B(l)usen-Freund: Der Hemdenhersteller aus Passau zeigte sich im Geschäftsjahr 2012 wetterfühlig und musste beim Gesamtumsatz leichte Einbußen hinnehmen. Bei den Blusen konnte hingegen ein zweistelliges Absatzplus erreicht werden. Unterm Strich hadert Eterna aber weiterhin mit roten Zahlen.

Mit eigenen Läden will eterna weiter moderat wachsen

Die eterna Mode Holding GmbH hat im Geschäftsjahr 2012 ihren Umsatz aus dem Vorjahr nicht halten können. Die Erlöse gingen um 1,4% von 96,5 Mio. auf 95,1 Mio. Euro zurück. Der Umsatzrückgang resultierte aus der schwachen Nachfrage im Inland (-2,4%), denn der Exportanteil konnte um 1,1% auf 27,2 Mio. Euro zulegen. Wie der Passauer Hemdenhersteller mitteilte, war das Jahr vor allem durch das witterungsbedingt schwache erste Halbjahr geprägt. Im Bereich Hemden sanken die Erlöse von 75,9 Mio. auf 73,2 Mio. Euro. Auch im Bereich Krawatten, Accessoires und Sonstiges mussten Einbußen von 0,3 Mio. Euro auf 3,6 Mio. Euro verbucht werden. Dagegen stieg der der Verkauf von Damenblusen von 16,6 Mio. auf 18,3 Mio. Euro an. Ebenfalls positiv entwickelte sich das Retail-Geschäft, dessen Umsatzanteil auf 20,4% gesteigert werden konnte. Zum Ende des Jahres betrieb Eterna 43 Shops mit einer durchschnittlichen Fläche von 73 Quadratmetern. „Insgesamt haben wir im vergangenen Geschäftsjahr den Umsatz sowohl im Retail‐ als auch im Exportgeschäft steigern können und insbesondere im Segment Blusen deutliche Zuwächse verzeichnet. Dadurch waren wir in der Lage, die im ersten Halbjahr witterungsbedingt schwächere Umsatzentwicklung bei Kurzarmhemden nahezu auszugleichen“, so Henning Gerbaulet, seit Januar 2013 Geschäftsführender Gesellschafter.

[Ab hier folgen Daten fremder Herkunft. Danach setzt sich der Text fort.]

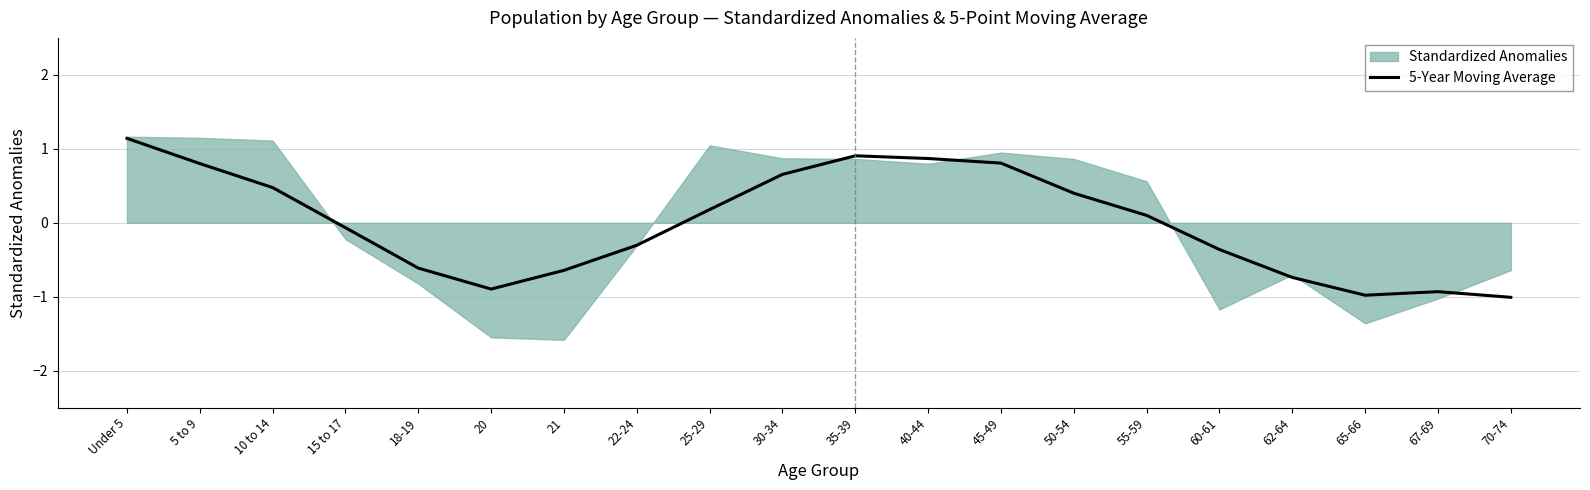

What is the sum of all values?

-0.2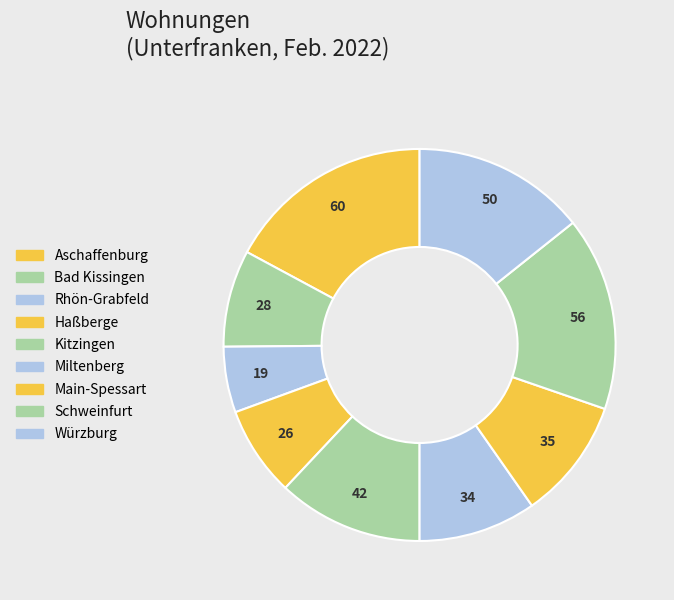

How many slices are in this pie chart?

9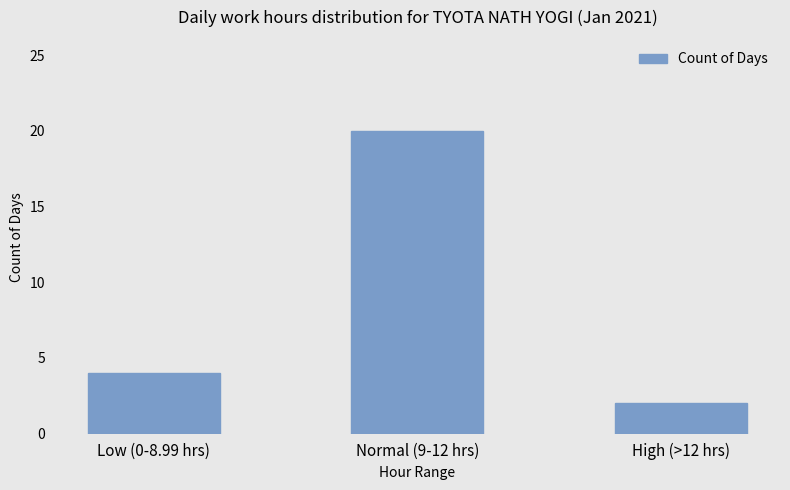

At which label is the value closest to 11?

Low (0-8.99 hrs)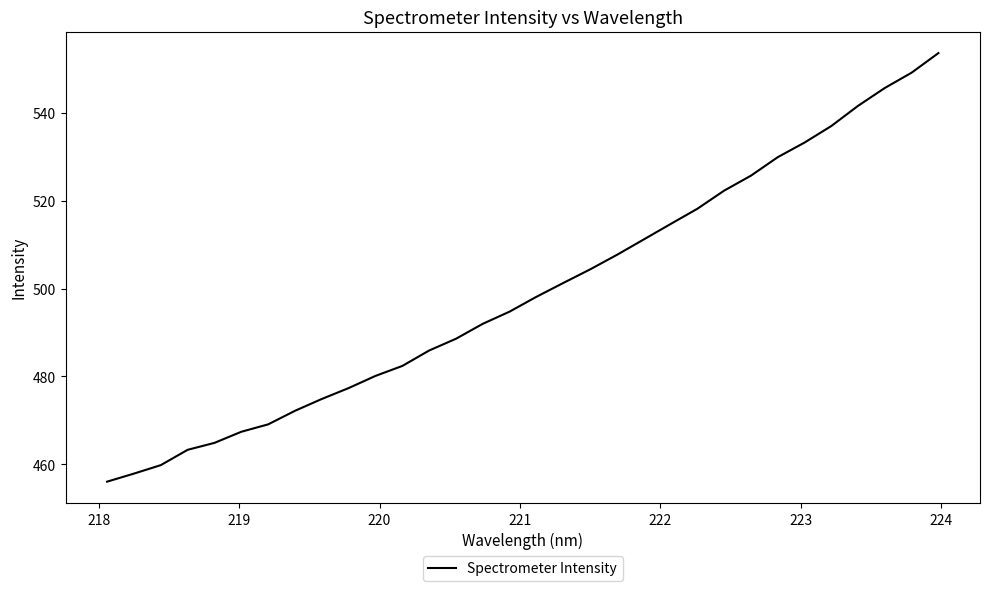

How many lines are shown in the chart?

1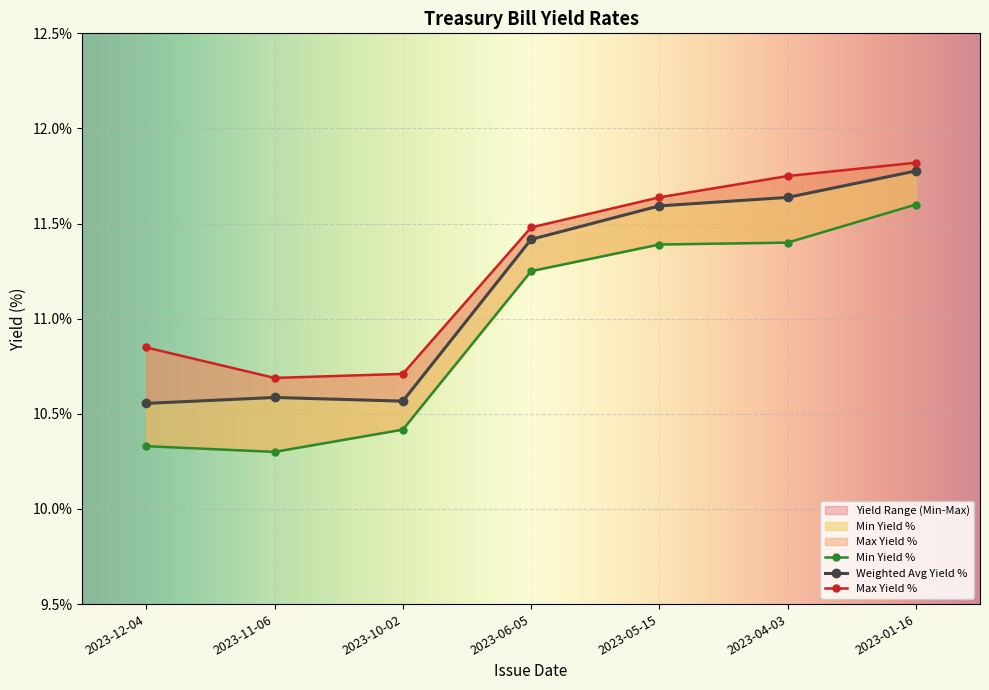

What is the total value across all series at 2023-06-05?

34.1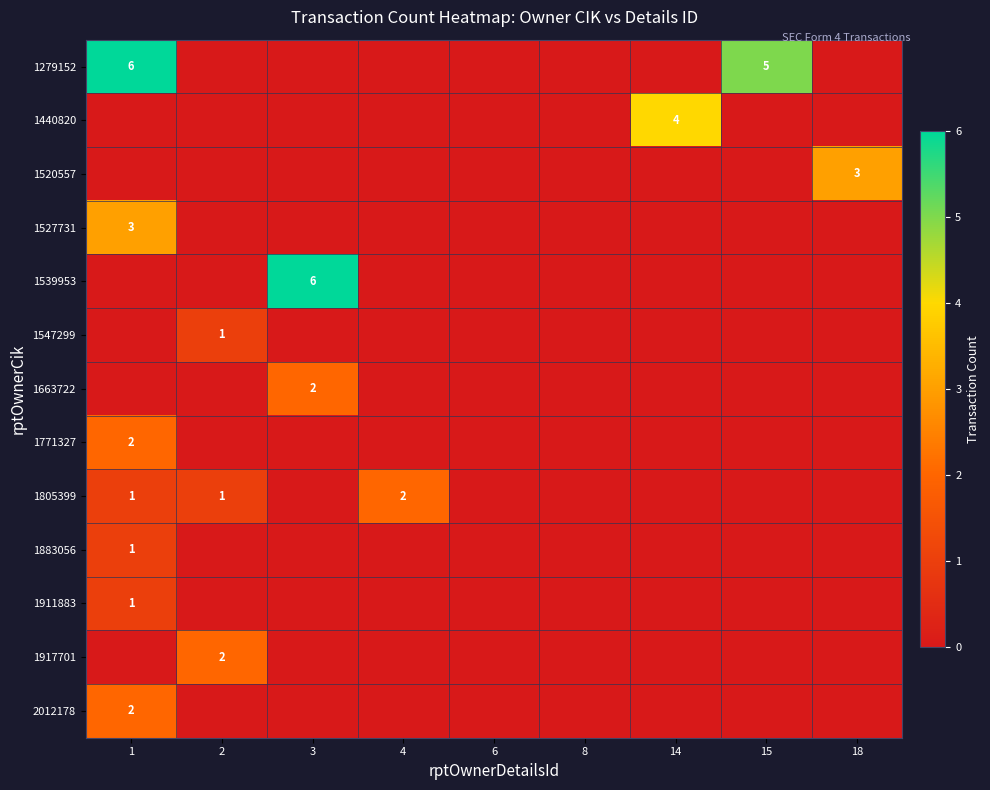

What is the difference between the 1805399 values at 14 and 2?

1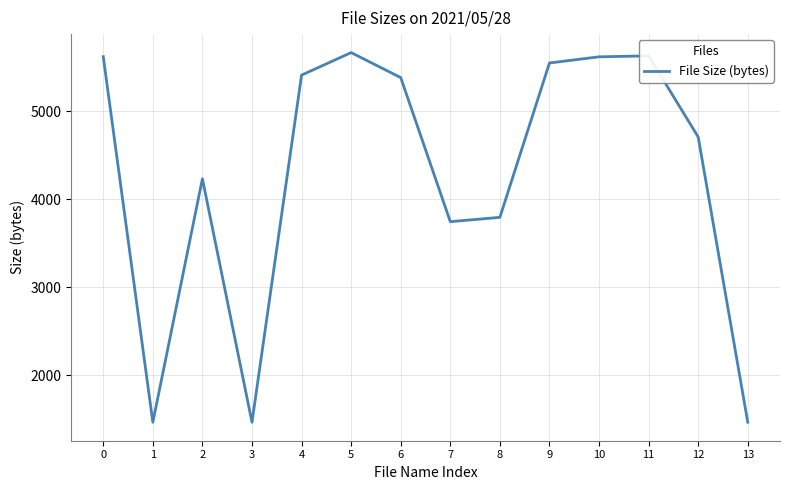

How many lines are shown in the chart?

1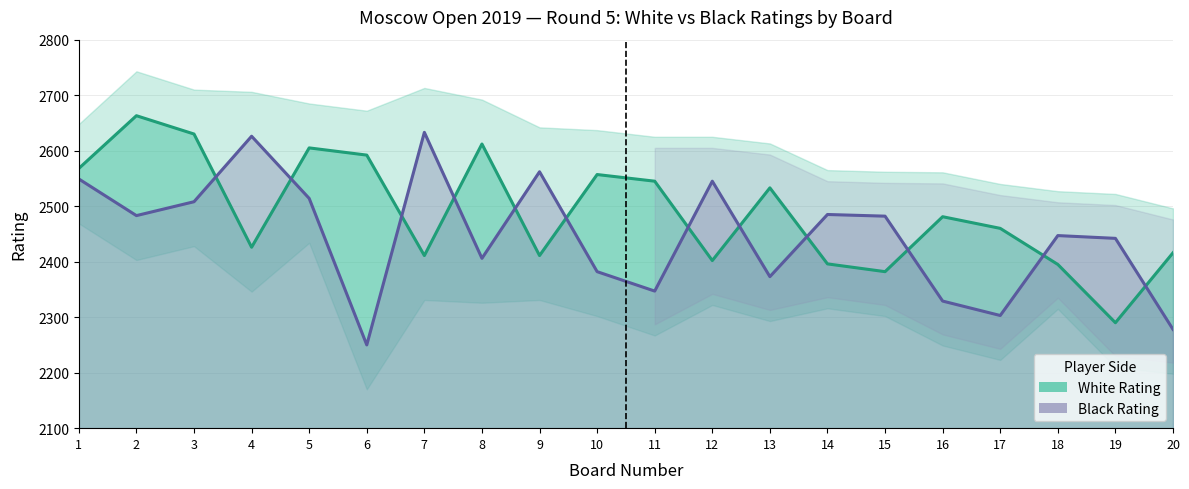

What is the difference between the maximum and minimum values in the Black Rating series?

383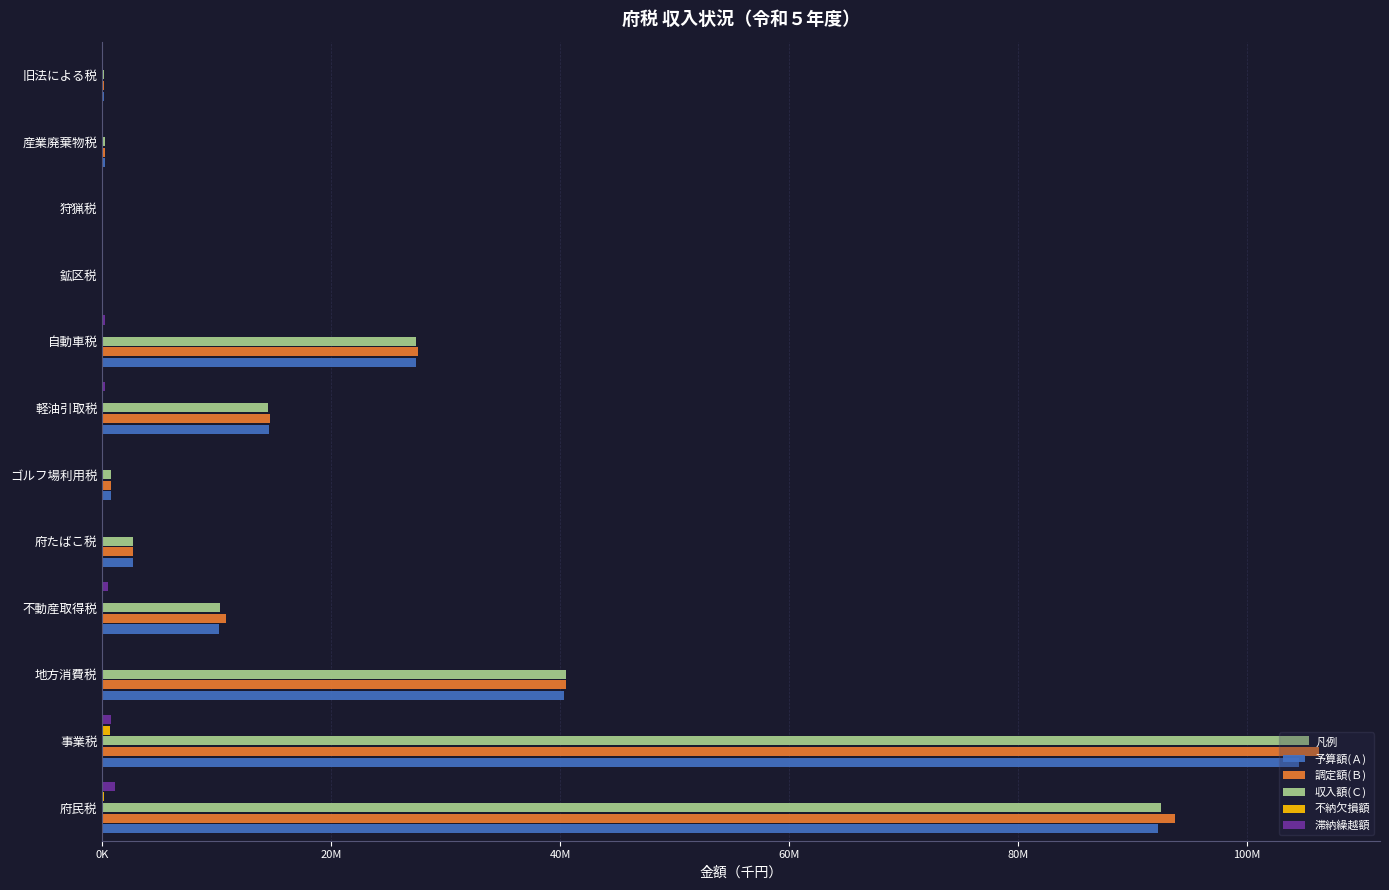

How many data points in 収入額(Ｃ) are above 10271680?

5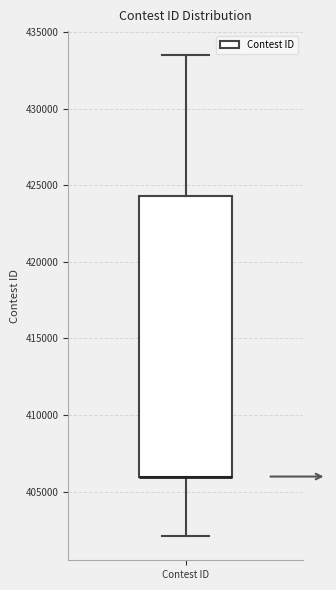

Where does the upper whisker of the box for Contest ID end on the y-axis? The values are not printed on the chart, so give them approximately, as read against the axis.

433500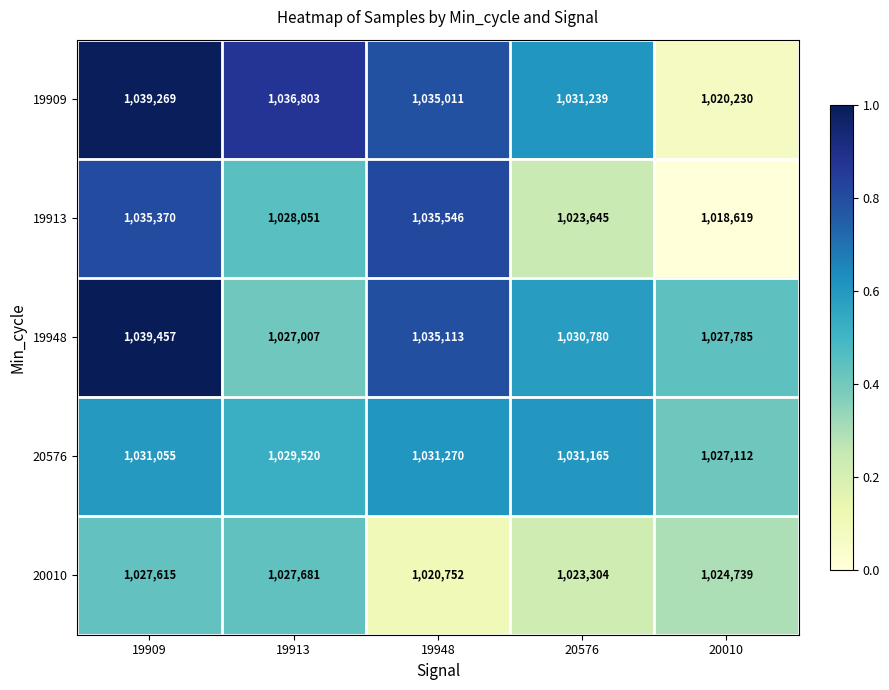

Which series changed the most between 19948 and 20576?

19913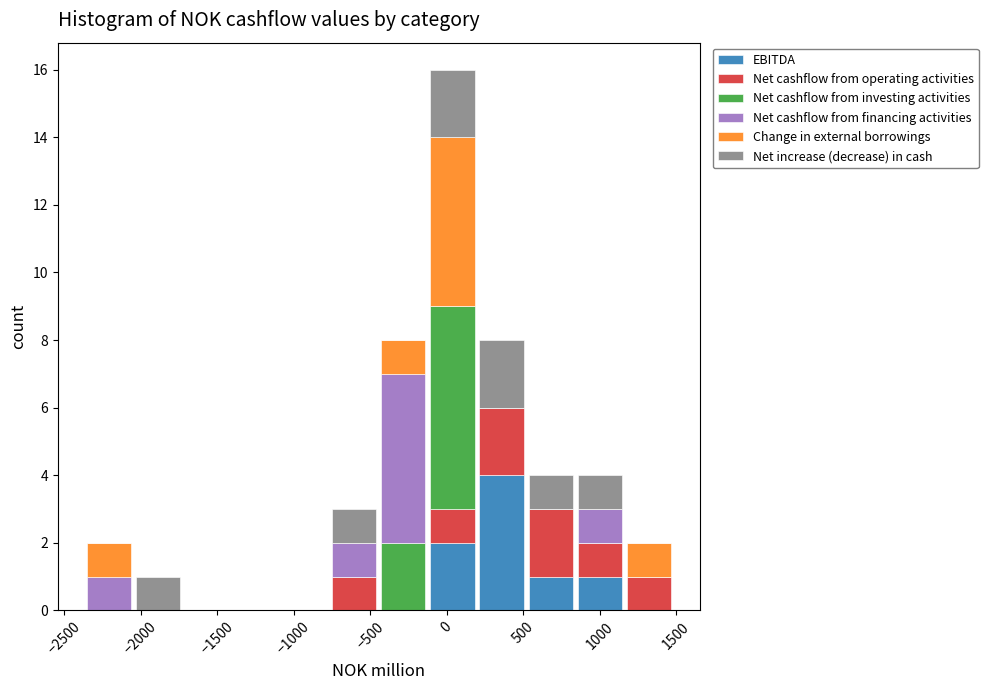

Reading left to right, transcribe this chart: for each stacked bar, give the range it covers on the x-axis and its total height. Neither the bar edges nor the heights are printed on the chart, so give them approximately, as read against the axes.

-2350 to -2050: 2
-2050 to -1750: 1
-1750 to -1400: 0
-1400 to -1100: 0
-1100 to -750: 0
-750 to -450: 3
-450 to -100: 8
-100 to 200: 16
200 to 500: 8
500 to 850: 4
850 to 1150: 4
1150 to 1500: 2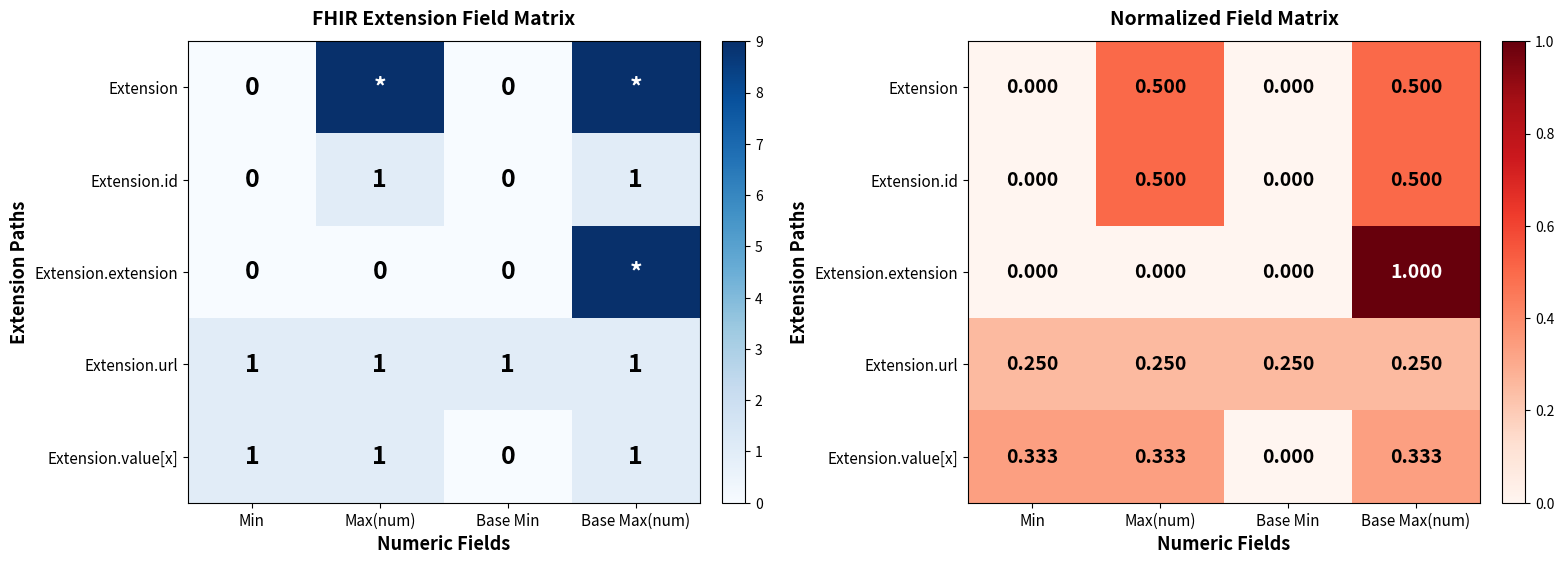

Rank the categories by Extension.value[x] value from lowest to highest.

Base Min, Min, Max(num), Base Max(num)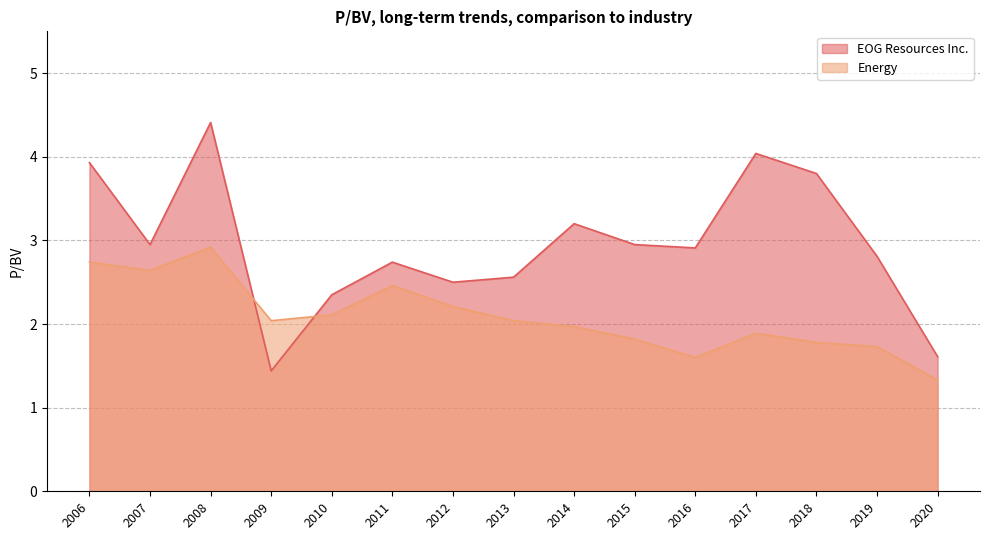

Is the value of Energy at 2009-02-25 greater than the value of EOG Resources Inc. at 2012-02-24?

No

Das Ergebnis vor Zinsen, Steuern und Abschreibungen (EBITDA) rutschte u.a. aufgrund von gestiegenen Kosten für die Anstoßfinanzierung von sechs neuen Retail-Stores von 14,0 Mio. auf 11,9 Mio. Euro. Nach nicht liquiditätswirksamen Abschreibungen auf den Firmenwert in Höhe von 6,4 Mio. Euro, einem Finanzergebnis von -4,5 Mio. Euro und Kosten für die Anleiheplatzierung in Höhe von 2,1 Mio. Euro musste Eterna einen Fehlbetrag von 4,7 Mio. Euro ausweisen. „Bereinigt um die Abschreibungen auf den Firmenwert und das außerordentliche Ergebnis ist es uns gelungen, das Konzernergebnis leicht auf 3,9 Mio. EUR zu verbessern. Maßgebliche Richtgröße bleibt für uns das EBITDA, denn es belegt ganz deutlich die operative Stärke und die anhaltend hohe Schuldentilgungsfähigkeit unseres Geschäftsmodells“, stellt Gerbaulet klar.

Für das laufende Jahr ist er optimistisch: Eterna sei gut ins neue Geschäftsjahr gestartet und habe sich bisher positiver entwickelt als die Textilbranche insgesamt. Mit geplanten Investitonen von 3,9 Mio. Euro für die weitere „moderate“ Retail-Expansion, die Optimierung des Systemgeschäfts und der Verbesserung der Flächensteuerung im Großhandel sowie die Forcieurng des Onlineverkaufs sollen in diesem Jahr sowohl Umsatz als auch EBITDA gesteigert werden. Außerdem soll die Marke weiter geschärft werden.